(Provided information Opens)
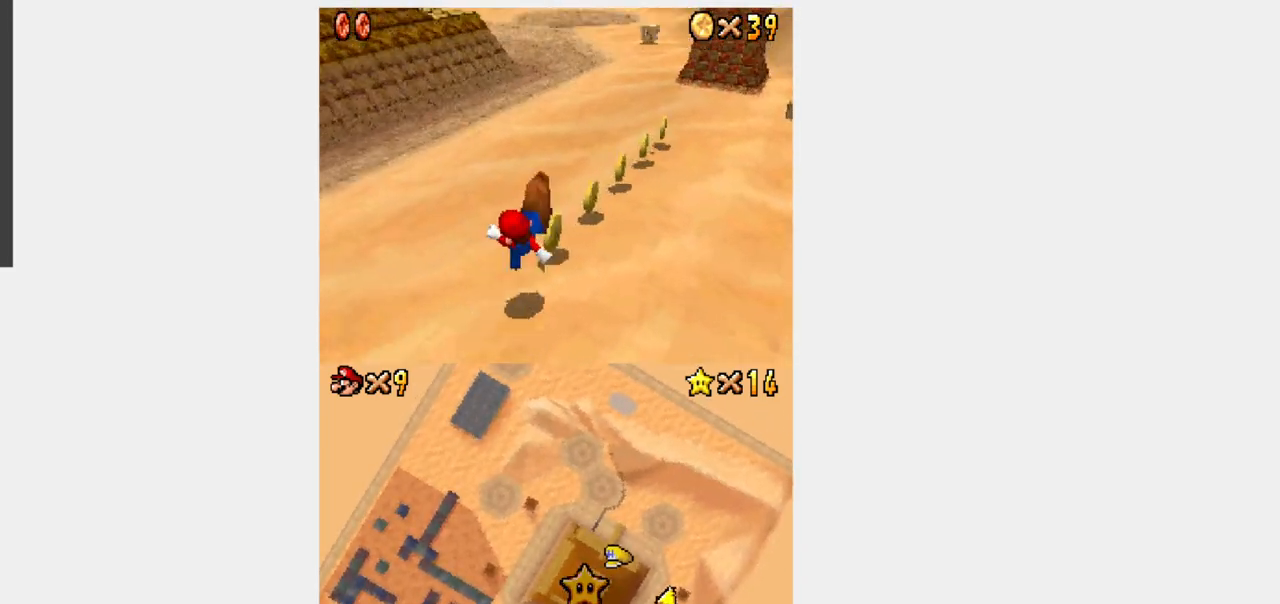
{"buttons": ["Y", "DPAD_UP", "DPAD_RIGHT"], "events": [[133, "B", "up"], [133, "DPAD_RIGHT", "down"], [133, "Y", "down"], [200, "A", "up"]]}
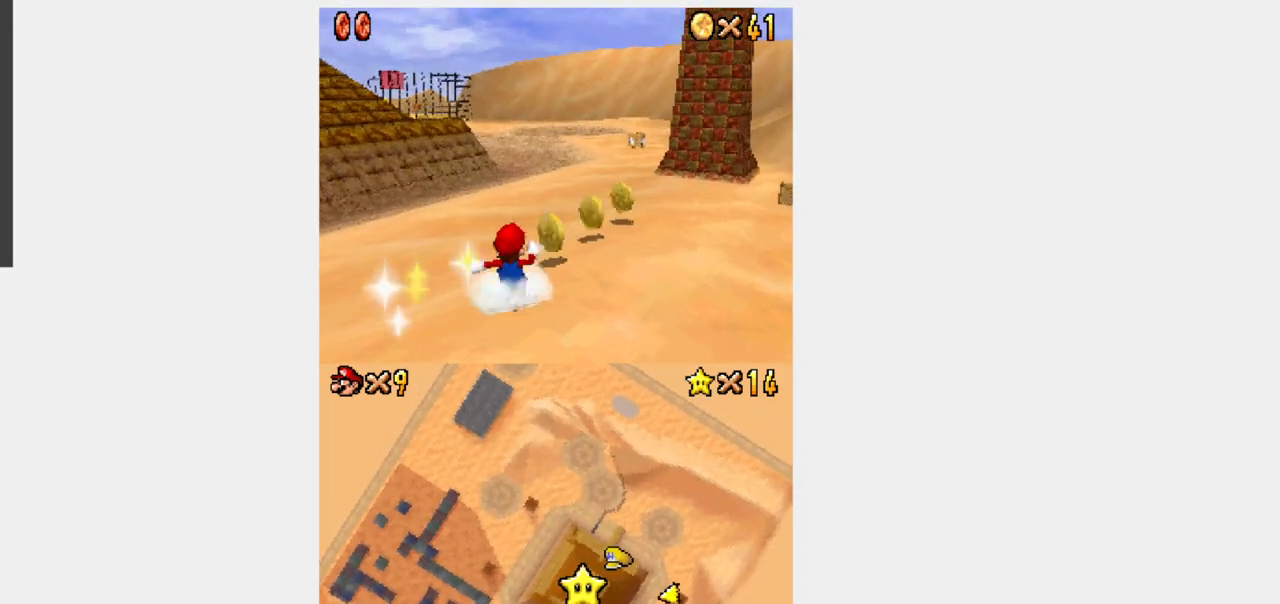
{"buttons": ["Y", "DPAD_UP", "DPAD_RIGHT"], "events": [[133, "DPAD_RIGHT", "up"], [350, "DPAD_RIGHT", "down"]]}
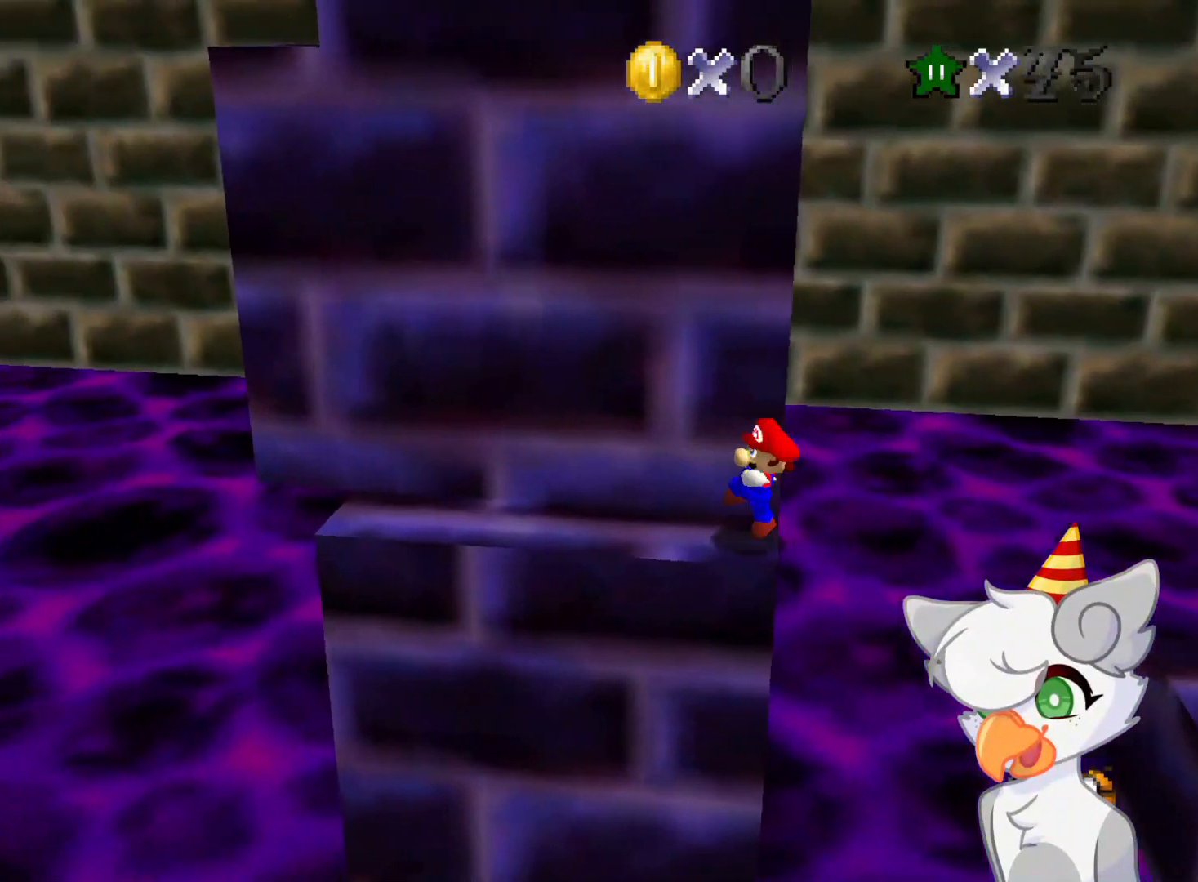
Gameplay with a controller (Nintendo layout); each line is a JSON object with the inputs held at the frame after it. "events" lists button and stick changes between this image and that frame as [ms after this image, input, new state], when the widget could be followed in between. Not read: L3 R3.
{"buttons": ["A"], "left_stick": "left", "events": [[21, "left_stick", "left"], [125, "A", "up"], [125, "B", "up"], [437, "A", "down"]]}
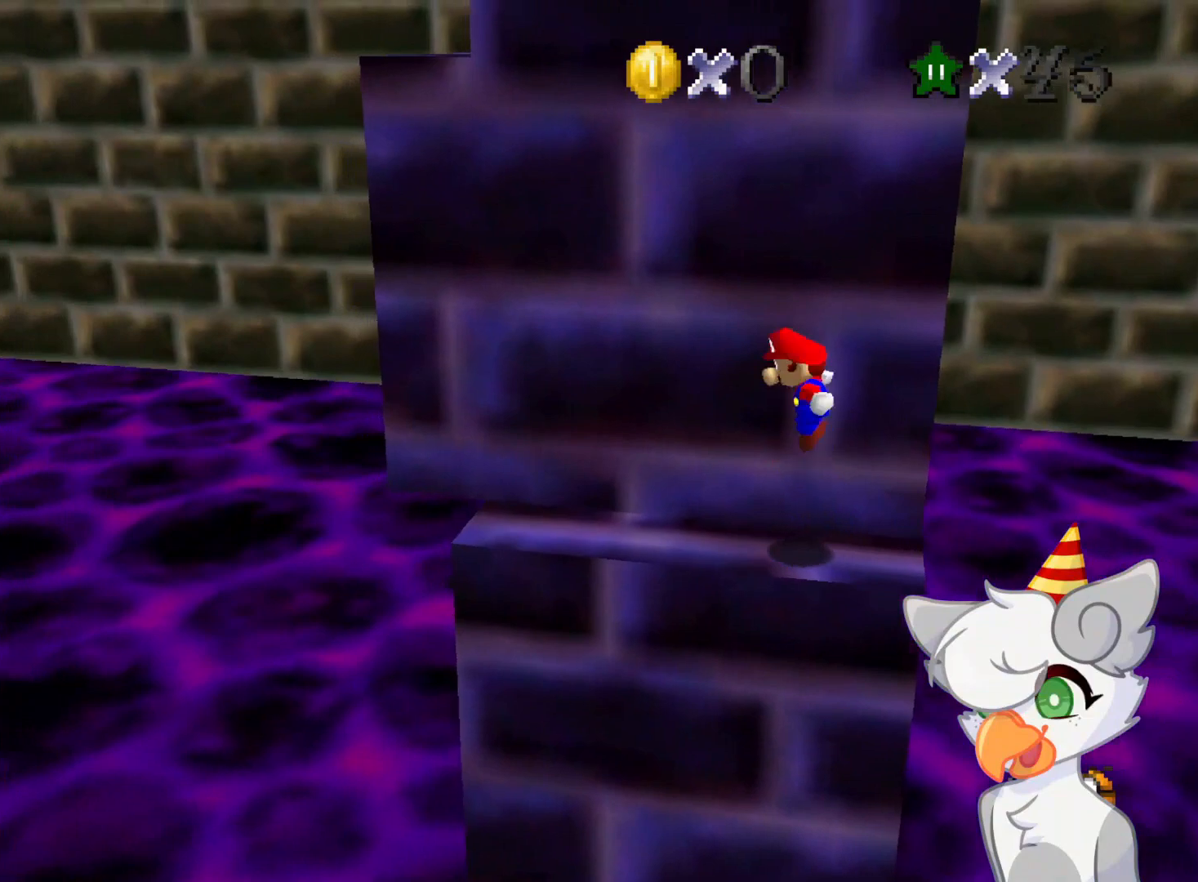
{"buttons": [], "left_stick": "left", "events": [[21, "A", "up"]]}
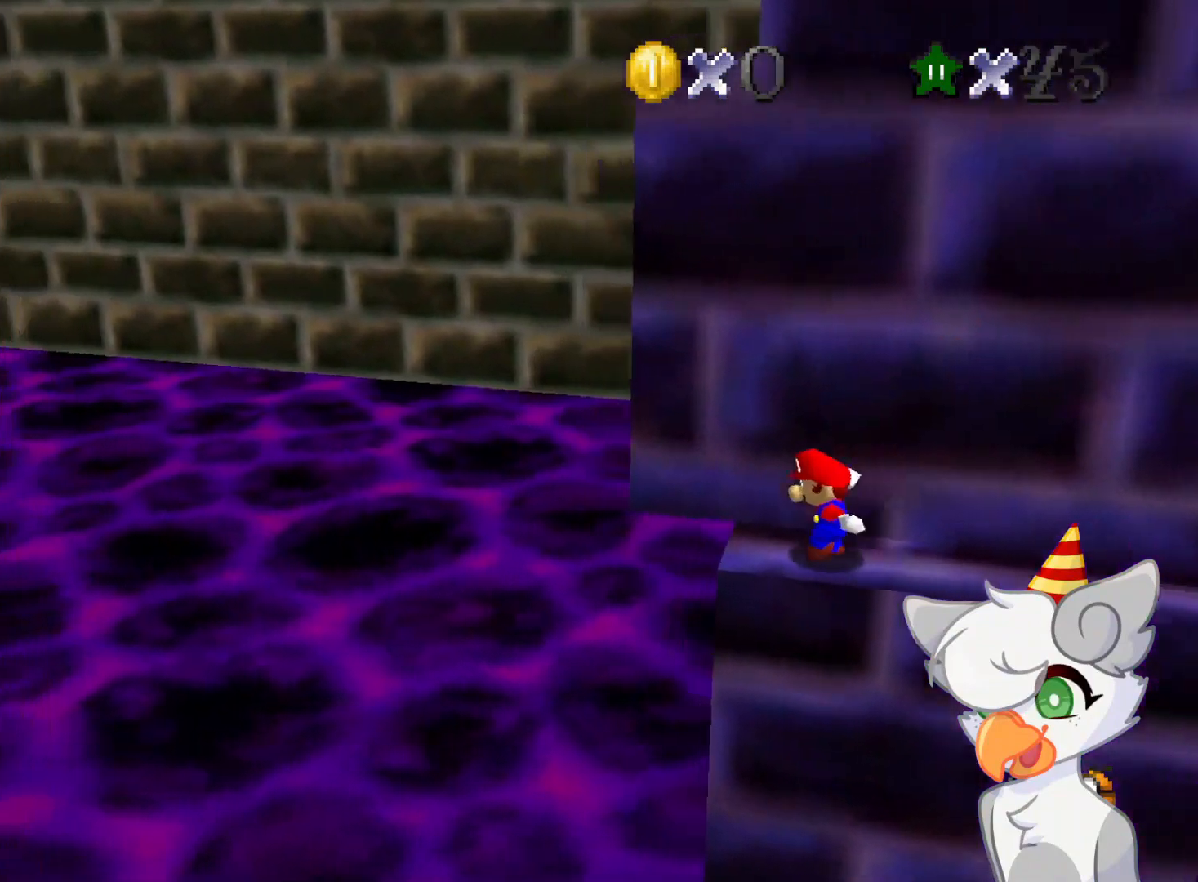
{"buttons": ["A"], "left_stick": "right", "events": [[62, "A", "down"], [62, "left_stick", "up"], [271, "left_stick", "up-right"], [479, "left_stick", "right"]]}
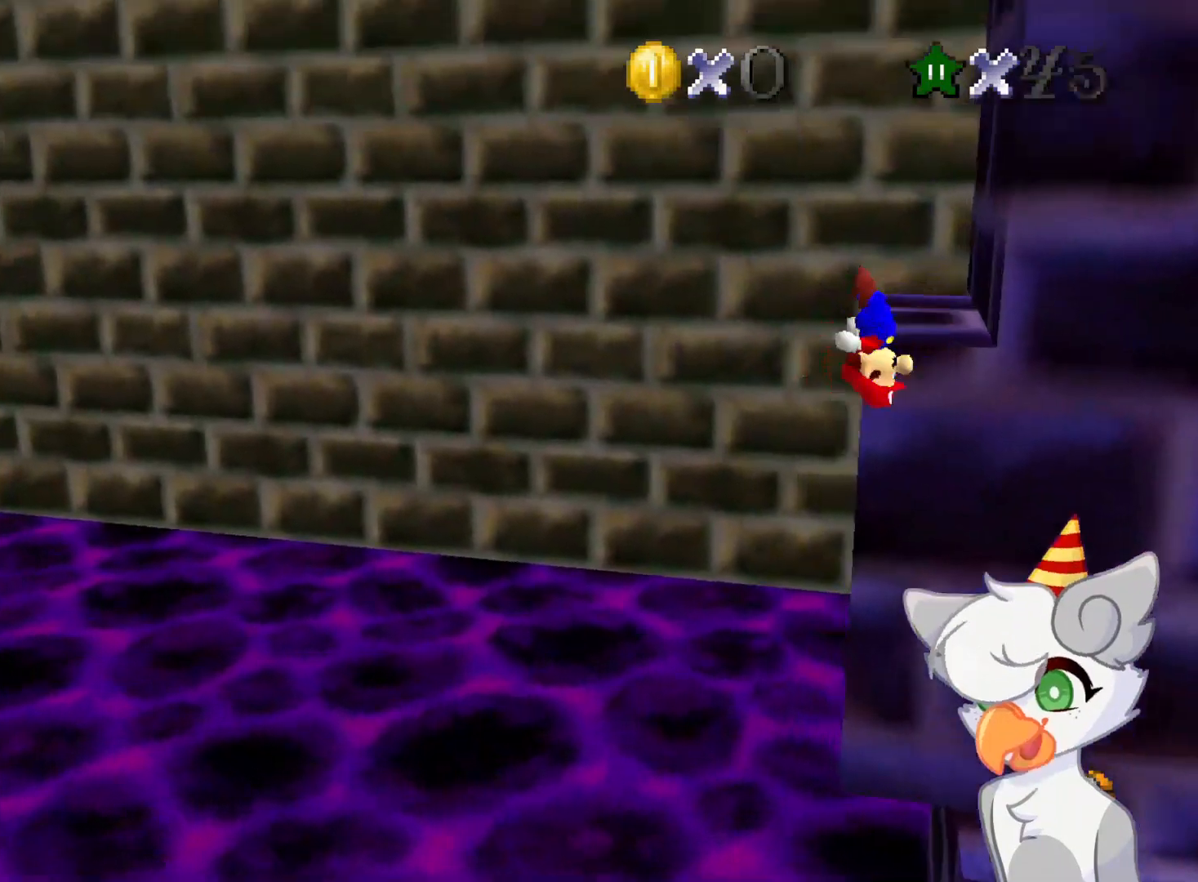
{"buttons": [], "left_stick": "up-right", "events": [[416, "A", "up"], [458, "left_stick", "up-right"]]}
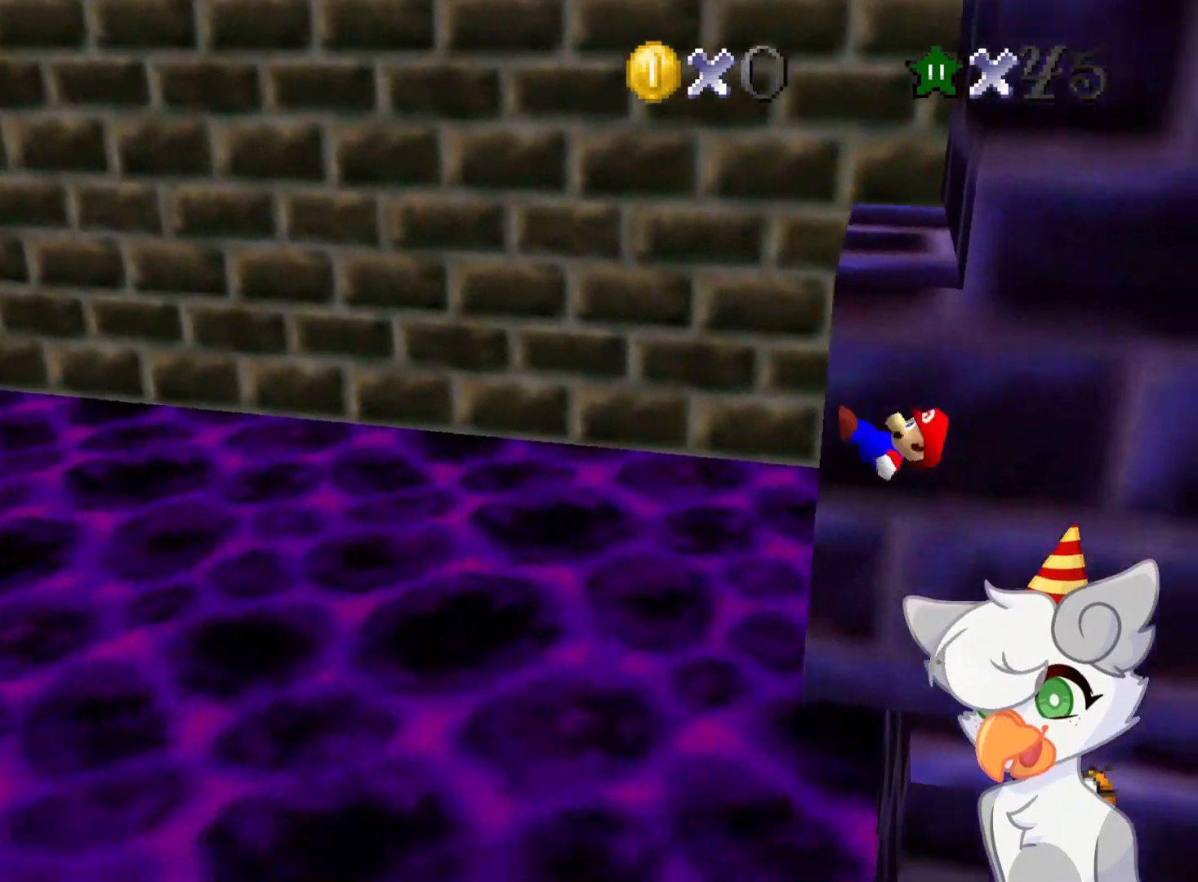
{"buttons": [], "left_stick": "center", "events": [[104, "left_stick", "right"], [458, "left_stick", "center"]]}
(Provided information Closes)
Could you copy each line above exactly as written, minus any pictures?

Response
{"buttons": ["Y", "DPAD_UP", "DPAD_RIGHT"], "events": [[133, "B", "up"], [133, "DPAD_RIGHT", "down"], [133, "Y", "down"], [200, "A", "up"]]}
{"buttons": ["Y", "DPAD_UP", "DPAD_RIGHT"], "events": [[133, "DPAD_RIGHT", "up"], [350, "DPAD_RIGHT", "down"]]}
Gameplay with a controller (Nintendo layout); each line is a JSON object with the inputs held at the frame after it. "events" lists button and stick changes between this image and that frame as [ms after this image, input, new state], when the widget could be followed in between. Not read: L3 R3.
{"buttons": ["A"], "left_stick": "left", "events": [[21, "left_stick", "left"], [125, "A", "up"], [125, "B", "up"], [437, "A", "down"]]}
{"buttons": [], "left_stick": "left", "events": [[21, "A", "up"]]}
{"buttons": ["A"], "left_stick": "right", "events": [[62, "A", "down"], [62, "left_stick", "up"], [271, "left_stick", "up-right"], [479, "left_stick", "right"]]}
{"buttons": [], "left_stick": "up-right", "events": [[416, "A", "up"], [458, "left_stick", "up-right"]]}
{"buttons": [], "left_stick": "center", "events": [[104, "left_stick", "right"], [458, "left_stick", "center"]]}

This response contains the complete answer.